Selected passage:
----------

Posted by: Noisette | Oct 24 2005 18:10 utc | 14

One of the myriad of ‘details’ the MSM isn’t too concerned about is that the people of Syria have been out on the streets protesting at the Mehlis report/cover up.
The only reference I can find to it is on the BBC website which calls it a pro-government demonstration and in typical distortion says:“Reports say many of the protesters were students who had been given a day off”.
Last night the Beeb had a telephone report from their journo on the ground (who is not long for this job one suspects) he had spoken to the demonstrators many of whom were anti Assad but were not silly enough to think that what was coming was going to be a good thing.
They basically wanted to make the point that they believed Syria was not involved in the assassination and that there was absolutely no evidence to suggest they were.
When asked if they had been told to demonstrate one said “No one has to tell us to protect our nation. Yes we got a day off but we could have stayed home if we wanted to.”

----------

Study material:
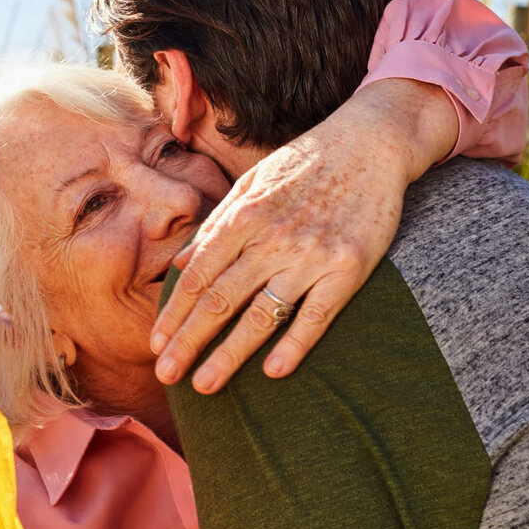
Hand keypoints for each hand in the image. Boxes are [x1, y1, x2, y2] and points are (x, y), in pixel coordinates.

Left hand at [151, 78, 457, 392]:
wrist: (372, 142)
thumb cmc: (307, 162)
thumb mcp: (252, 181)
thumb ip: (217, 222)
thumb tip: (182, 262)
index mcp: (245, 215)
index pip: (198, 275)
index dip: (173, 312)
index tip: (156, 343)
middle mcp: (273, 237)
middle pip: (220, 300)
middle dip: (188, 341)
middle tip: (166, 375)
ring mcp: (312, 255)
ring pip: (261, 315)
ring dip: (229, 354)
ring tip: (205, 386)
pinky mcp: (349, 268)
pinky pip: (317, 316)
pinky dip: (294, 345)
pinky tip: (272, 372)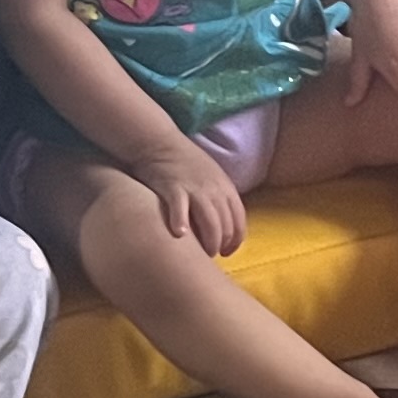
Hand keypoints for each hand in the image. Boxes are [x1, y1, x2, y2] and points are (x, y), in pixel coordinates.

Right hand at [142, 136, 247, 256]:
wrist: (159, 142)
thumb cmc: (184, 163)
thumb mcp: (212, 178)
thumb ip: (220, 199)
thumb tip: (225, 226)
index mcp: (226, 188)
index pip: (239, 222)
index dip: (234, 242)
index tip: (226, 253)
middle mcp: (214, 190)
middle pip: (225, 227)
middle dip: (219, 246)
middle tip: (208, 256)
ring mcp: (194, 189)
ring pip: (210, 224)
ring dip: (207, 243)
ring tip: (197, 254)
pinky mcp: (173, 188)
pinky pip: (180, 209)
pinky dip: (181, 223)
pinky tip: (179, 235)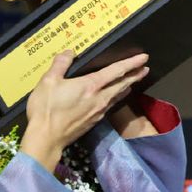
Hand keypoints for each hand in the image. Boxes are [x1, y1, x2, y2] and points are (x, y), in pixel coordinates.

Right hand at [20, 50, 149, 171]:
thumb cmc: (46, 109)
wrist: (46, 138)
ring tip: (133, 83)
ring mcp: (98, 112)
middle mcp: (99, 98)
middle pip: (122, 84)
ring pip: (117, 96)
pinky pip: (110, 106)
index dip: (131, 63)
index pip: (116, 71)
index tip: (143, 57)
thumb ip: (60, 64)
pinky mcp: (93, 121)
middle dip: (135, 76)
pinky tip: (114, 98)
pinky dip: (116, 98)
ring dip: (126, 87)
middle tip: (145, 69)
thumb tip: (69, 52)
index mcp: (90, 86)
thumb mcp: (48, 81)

----------

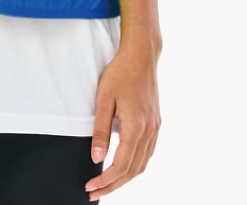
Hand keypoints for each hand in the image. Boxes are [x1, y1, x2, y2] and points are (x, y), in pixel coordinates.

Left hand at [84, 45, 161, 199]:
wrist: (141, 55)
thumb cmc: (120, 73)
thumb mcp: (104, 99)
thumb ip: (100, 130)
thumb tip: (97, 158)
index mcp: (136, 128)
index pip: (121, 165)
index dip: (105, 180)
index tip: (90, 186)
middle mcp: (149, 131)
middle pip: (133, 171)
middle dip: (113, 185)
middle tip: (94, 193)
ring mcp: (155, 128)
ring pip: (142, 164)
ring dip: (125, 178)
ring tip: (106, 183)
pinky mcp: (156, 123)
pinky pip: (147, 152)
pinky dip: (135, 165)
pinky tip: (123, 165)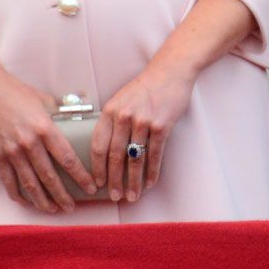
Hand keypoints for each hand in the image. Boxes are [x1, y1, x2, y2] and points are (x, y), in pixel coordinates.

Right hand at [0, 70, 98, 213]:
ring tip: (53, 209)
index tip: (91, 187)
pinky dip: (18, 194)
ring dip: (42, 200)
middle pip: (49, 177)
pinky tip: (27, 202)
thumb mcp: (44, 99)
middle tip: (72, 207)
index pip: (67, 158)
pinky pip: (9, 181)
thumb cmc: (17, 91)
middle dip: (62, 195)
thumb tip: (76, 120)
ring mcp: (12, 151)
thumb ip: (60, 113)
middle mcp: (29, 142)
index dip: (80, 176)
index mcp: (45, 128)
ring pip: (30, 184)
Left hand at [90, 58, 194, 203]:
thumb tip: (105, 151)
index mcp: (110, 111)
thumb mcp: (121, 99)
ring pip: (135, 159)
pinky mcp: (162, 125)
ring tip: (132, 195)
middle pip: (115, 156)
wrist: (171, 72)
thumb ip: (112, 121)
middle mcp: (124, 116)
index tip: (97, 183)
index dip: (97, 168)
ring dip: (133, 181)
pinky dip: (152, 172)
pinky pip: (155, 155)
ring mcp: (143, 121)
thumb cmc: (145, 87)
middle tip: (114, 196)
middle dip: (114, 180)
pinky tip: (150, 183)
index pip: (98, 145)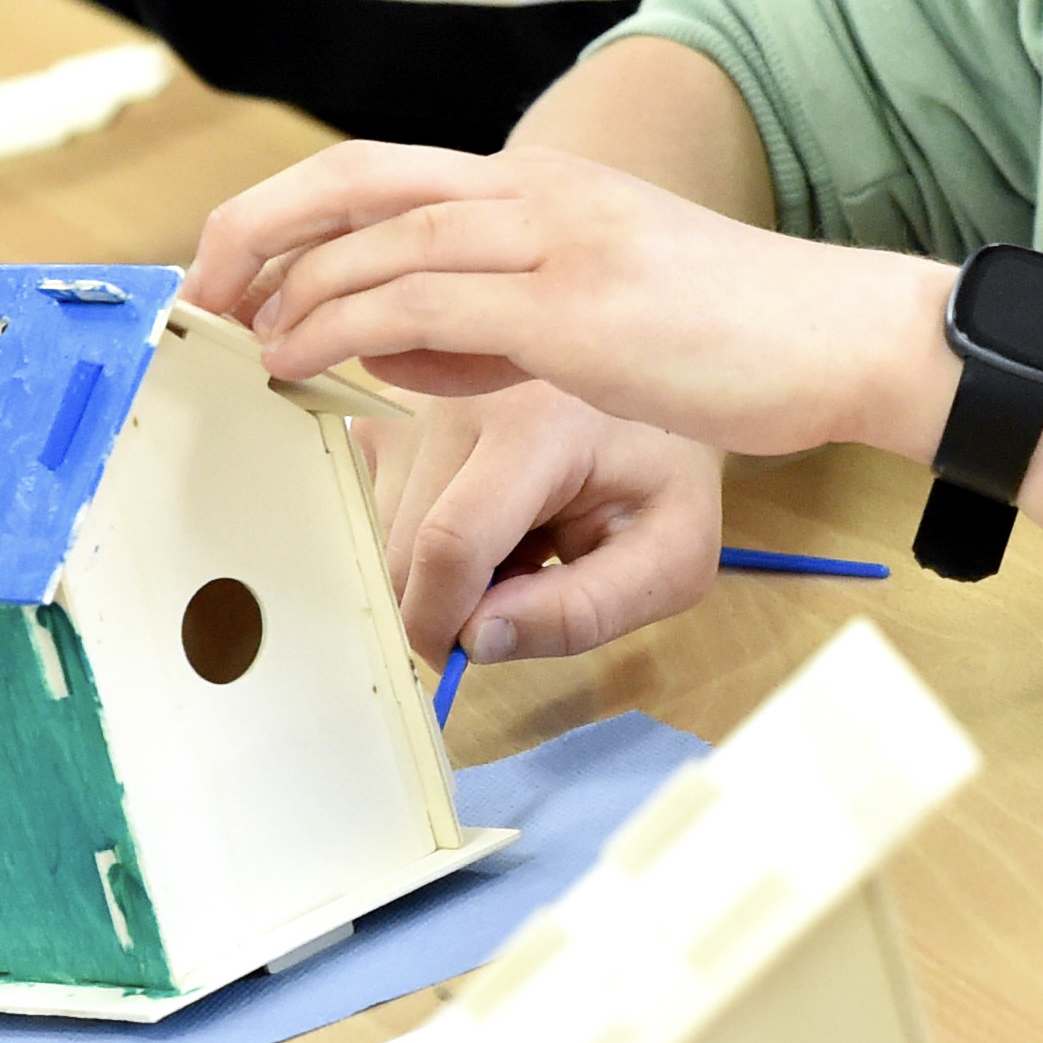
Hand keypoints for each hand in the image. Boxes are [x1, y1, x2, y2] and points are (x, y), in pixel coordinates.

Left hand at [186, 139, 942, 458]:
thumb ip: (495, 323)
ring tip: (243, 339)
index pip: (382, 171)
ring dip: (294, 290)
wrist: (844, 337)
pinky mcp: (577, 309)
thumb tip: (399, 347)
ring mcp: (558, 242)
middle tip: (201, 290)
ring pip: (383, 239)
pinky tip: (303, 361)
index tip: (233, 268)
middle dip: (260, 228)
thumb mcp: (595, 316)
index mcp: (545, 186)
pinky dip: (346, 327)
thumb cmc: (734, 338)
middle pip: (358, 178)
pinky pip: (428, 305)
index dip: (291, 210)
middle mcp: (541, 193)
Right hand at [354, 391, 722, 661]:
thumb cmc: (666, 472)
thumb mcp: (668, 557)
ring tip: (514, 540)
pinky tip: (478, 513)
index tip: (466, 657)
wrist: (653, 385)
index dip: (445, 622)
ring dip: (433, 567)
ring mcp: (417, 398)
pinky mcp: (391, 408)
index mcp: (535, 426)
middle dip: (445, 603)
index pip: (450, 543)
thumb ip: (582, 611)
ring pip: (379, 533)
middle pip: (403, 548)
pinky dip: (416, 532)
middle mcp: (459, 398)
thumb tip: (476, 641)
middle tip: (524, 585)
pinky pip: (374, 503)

----------

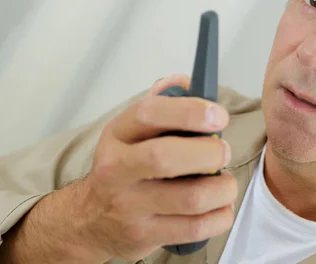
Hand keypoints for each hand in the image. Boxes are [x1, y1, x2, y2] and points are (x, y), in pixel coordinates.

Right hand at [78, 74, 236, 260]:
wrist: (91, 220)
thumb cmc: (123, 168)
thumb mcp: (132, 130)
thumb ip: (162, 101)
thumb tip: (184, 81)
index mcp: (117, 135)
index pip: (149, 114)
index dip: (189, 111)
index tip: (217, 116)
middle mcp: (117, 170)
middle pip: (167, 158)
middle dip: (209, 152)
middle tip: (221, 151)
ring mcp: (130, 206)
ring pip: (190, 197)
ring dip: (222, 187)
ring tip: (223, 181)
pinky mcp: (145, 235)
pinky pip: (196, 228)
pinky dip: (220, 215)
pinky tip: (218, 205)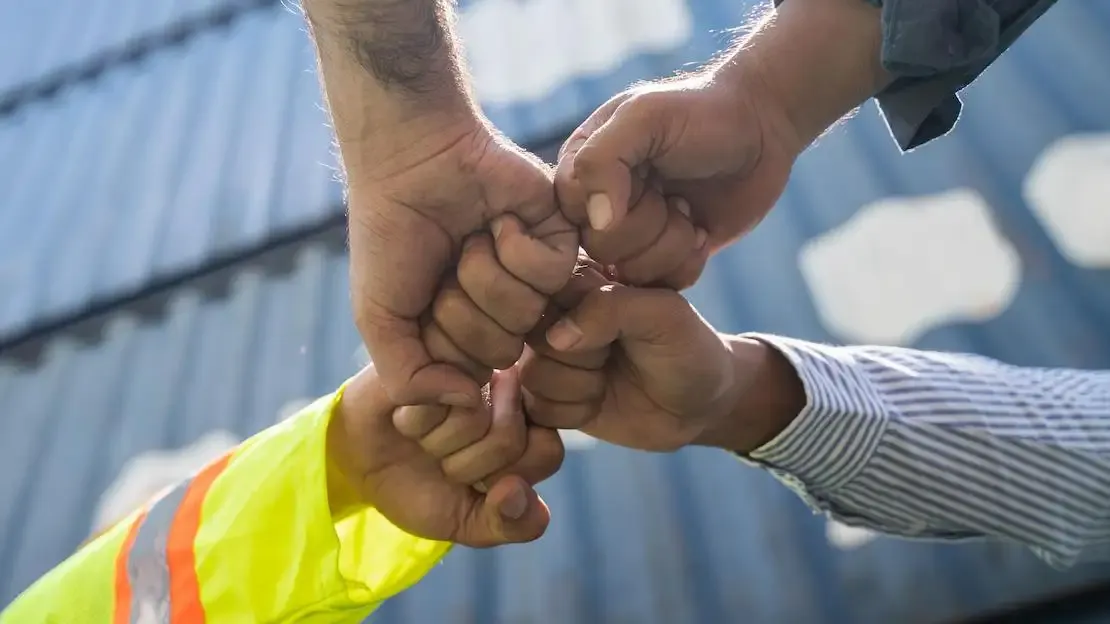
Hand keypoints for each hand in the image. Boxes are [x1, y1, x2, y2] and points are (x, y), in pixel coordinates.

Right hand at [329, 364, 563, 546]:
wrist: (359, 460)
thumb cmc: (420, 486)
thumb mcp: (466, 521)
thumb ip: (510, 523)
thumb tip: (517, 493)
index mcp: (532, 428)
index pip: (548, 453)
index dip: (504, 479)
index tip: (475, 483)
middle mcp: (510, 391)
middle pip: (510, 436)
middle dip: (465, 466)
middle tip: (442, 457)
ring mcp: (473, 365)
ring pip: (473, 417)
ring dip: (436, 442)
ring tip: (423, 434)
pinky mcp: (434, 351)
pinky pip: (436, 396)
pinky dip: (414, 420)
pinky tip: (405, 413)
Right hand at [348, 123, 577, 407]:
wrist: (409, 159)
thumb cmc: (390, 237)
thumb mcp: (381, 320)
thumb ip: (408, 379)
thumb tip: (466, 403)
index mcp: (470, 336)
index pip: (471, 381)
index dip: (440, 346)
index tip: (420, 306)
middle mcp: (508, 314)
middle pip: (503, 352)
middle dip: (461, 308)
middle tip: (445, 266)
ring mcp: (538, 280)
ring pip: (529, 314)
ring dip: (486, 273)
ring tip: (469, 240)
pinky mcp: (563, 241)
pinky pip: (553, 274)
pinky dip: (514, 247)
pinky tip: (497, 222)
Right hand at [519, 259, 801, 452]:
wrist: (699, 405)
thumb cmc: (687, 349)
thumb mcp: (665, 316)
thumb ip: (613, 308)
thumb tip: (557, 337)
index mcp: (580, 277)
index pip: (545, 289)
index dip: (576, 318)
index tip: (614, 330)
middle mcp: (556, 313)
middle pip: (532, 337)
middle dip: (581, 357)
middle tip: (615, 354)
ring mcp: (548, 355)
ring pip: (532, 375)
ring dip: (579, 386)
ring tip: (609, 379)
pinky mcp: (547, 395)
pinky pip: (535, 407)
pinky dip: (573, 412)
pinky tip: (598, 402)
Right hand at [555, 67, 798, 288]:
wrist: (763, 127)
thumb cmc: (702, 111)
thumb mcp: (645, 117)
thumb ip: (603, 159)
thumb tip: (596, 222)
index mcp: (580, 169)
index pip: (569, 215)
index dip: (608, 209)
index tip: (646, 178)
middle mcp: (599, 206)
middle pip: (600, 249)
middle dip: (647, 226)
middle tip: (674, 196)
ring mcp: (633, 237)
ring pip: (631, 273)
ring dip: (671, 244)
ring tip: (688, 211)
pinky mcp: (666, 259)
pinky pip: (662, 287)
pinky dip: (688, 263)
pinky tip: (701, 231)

----------

Exercise prompt:
Answer these questions using the forum comment about protests in Syria.
(a) On which website does the commenter say the only reference to the protests appeared?
(b) What did the demonstrators believe about Syria's involvement in the assassination?
(c) When asked whether they had been told to demonstrate, what did one protester say about staying home?

Output of the task:
(a) The only reference appeared on the BBC website.
(b) They believed Syria was not involved in the assassination and that there was absolutely no evidence it was.
(c) The protester said they got a day off but could have stayed home if they wanted to.